◆ 課題一覧:
1. 蟲についての文章で、玄関にコーヒー豆のようなものがいっぱい落ちている現象を蟲界では何と呼ぶか答えよ。
2. 蟲についての文章の中で、筆者が「好きだから」と述べているものをすべて挙げよ。
3. 蟲についての文章から、「この記事は、蟲についての記事になる。」を含む語句で始まり「傷つくけど書いてしまうし、載せてしまうのだ。」で終わる部分をそのまま書き写せ。

私は、私が好きなものは当然皆が好きだと思っていた。世界は私中心で動いていると思っていた。それが違うと知ったこの日が生まれて初めての挫折になる。
この記事は、蟲についての記事になる。
そして私も挫折を知った大人になった。
だから先に書いておきます。
蟲が苦手な人は読まないで欲しいです。
この手の記事と私の自撮り写真の記事は、決まって翌日にフォロワーがガッと減る。
ドッとじゃなくてガッと減る。
特に自撮りがガッと減る。
知ってたけど、中年でも傷つくのだ。
傷つくけど書いてしまうし、載せてしまうのだ。
だって蟲と自分と挫折が好きだから。
少し感受性が高まり、つい自然とあふれでてしまう詩人の才能を出してしまいすみません。
蟲の写真も出ます。気を付けて。そして最後まで読んでいただけたらありがたい。気になることを問います。奥底の正直な気持ちをよかったら教えていただきたい。
長く蟲界に在籍していると、一つのきっかけで心が弾むときがある。
その日、私の豪邸の玄関を開けるとコーヒー豆がいっぱい落ちていた。
これは、この時のために伐採するのを待っていたオリーブの木の近くに落ちていた。
蟲界ではこの現象を天使の落とし物と呼んでいる。
天使の落とし物を見つけたら落とし主を探せ。ずっと伝えられてきた言葉だ。
近くに、イモムシがいる。そしてこの豆の大きさから想像するに、終齢幼虫だと推測した。ちなみに次の脱皮で蛹になる幼虫のことを終齢幼虫という。

[データセットの項目]
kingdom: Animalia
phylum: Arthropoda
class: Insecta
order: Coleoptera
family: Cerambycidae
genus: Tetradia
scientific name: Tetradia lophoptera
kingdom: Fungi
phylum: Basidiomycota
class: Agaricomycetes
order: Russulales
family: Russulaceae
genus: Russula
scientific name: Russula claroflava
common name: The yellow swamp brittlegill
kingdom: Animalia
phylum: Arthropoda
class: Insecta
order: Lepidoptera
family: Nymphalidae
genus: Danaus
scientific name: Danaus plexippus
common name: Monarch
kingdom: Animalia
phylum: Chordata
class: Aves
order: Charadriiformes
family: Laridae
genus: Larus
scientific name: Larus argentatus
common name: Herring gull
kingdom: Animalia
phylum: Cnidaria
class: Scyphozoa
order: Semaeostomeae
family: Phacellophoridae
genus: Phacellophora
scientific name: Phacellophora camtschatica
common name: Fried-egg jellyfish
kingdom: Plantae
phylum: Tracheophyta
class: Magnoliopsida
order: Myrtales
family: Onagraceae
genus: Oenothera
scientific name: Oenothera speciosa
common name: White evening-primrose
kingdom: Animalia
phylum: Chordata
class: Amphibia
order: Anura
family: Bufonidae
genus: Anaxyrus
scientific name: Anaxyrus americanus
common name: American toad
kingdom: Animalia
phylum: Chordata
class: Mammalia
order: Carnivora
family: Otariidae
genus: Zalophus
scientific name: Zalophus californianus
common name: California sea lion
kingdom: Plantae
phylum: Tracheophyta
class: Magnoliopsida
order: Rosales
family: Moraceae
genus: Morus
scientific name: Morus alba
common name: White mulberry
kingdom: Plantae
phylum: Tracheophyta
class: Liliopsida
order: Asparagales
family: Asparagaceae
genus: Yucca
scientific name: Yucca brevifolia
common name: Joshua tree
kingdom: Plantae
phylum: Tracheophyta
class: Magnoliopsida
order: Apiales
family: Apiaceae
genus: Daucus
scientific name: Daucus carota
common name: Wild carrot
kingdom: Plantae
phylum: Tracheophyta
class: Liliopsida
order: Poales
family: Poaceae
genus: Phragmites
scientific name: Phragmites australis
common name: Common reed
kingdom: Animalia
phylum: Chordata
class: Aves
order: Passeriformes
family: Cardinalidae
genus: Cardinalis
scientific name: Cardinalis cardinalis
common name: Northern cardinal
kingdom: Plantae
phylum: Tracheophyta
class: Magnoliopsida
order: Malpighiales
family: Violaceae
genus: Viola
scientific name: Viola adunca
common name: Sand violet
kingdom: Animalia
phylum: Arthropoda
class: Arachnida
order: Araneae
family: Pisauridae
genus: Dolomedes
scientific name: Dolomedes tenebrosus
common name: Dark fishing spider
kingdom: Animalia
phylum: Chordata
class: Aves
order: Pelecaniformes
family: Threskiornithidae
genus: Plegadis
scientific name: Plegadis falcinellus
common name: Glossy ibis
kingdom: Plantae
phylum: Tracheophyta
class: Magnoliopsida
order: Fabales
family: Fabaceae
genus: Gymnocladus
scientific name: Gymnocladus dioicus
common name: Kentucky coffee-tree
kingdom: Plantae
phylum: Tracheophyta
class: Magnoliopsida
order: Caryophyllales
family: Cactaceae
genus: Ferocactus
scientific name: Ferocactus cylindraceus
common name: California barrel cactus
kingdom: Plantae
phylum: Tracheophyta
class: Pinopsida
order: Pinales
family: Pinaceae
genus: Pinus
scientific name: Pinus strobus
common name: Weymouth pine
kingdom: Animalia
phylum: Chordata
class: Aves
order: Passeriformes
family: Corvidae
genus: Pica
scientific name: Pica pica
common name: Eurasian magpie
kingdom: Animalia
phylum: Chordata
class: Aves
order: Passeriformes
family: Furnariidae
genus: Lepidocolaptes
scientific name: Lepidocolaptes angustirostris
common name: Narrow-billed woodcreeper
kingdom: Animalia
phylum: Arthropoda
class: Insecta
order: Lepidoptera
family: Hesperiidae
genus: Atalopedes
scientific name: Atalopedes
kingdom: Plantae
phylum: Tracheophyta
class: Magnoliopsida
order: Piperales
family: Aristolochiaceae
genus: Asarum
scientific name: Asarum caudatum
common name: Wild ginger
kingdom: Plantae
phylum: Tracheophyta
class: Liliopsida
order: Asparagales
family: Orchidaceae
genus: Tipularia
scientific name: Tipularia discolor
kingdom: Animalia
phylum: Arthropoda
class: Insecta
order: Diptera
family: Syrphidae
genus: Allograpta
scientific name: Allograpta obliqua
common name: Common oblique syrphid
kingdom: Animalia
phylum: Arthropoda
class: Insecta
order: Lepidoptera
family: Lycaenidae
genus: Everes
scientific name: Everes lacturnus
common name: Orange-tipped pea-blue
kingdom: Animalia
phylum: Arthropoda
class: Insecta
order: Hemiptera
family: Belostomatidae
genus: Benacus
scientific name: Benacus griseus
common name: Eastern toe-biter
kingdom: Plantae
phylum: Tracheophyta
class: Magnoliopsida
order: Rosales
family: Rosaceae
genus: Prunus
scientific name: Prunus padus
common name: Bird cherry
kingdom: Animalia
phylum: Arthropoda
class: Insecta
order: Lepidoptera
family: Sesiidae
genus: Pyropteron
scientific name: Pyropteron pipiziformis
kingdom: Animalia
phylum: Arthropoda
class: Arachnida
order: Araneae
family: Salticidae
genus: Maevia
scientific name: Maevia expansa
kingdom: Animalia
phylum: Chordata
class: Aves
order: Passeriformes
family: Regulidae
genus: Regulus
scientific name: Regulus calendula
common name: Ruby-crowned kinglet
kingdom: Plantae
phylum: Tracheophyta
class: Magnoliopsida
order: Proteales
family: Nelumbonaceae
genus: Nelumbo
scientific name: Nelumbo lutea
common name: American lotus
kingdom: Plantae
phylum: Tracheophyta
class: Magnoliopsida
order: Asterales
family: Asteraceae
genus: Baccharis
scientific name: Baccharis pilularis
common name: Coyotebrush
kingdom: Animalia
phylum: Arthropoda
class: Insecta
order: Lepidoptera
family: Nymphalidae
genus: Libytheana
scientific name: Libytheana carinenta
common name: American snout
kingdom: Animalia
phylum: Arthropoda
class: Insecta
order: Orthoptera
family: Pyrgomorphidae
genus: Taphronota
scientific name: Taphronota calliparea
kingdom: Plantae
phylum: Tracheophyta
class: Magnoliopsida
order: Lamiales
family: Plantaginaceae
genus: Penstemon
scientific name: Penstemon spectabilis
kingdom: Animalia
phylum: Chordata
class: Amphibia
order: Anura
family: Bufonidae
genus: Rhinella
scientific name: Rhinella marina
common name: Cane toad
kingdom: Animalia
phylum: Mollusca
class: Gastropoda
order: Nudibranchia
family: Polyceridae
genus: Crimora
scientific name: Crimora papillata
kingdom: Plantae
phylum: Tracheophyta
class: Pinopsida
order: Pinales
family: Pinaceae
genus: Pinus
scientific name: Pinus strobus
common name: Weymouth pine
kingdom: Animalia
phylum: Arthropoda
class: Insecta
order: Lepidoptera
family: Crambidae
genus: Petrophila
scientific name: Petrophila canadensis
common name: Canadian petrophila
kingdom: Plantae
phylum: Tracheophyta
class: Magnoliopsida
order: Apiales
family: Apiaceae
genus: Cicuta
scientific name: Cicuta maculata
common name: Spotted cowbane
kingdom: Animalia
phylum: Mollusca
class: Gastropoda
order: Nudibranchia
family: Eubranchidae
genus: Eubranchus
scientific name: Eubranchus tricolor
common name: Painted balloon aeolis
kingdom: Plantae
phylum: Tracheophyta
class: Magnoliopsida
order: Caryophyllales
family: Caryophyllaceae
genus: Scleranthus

◆ 課題別の解答:
1. 天使の落とし物

2. 蟲、自分、挫折

3.
この記事は、蟲についての記事になる。
そして私も挫折を知った大人になった。
だから先に書いておきます。
蟲が苦手な人は読まないで欲しいです。
この手の記事と私の自撮り写真の記事は、決まって翌日にフォロワーがガッと減る。
ドッとじゃなくてガッと減る。
特に自撮りがガッと減る。
知ってたけど、中年でも傷つくのだ。
傷つくけど書いてしまうし、載せてしまうのだ。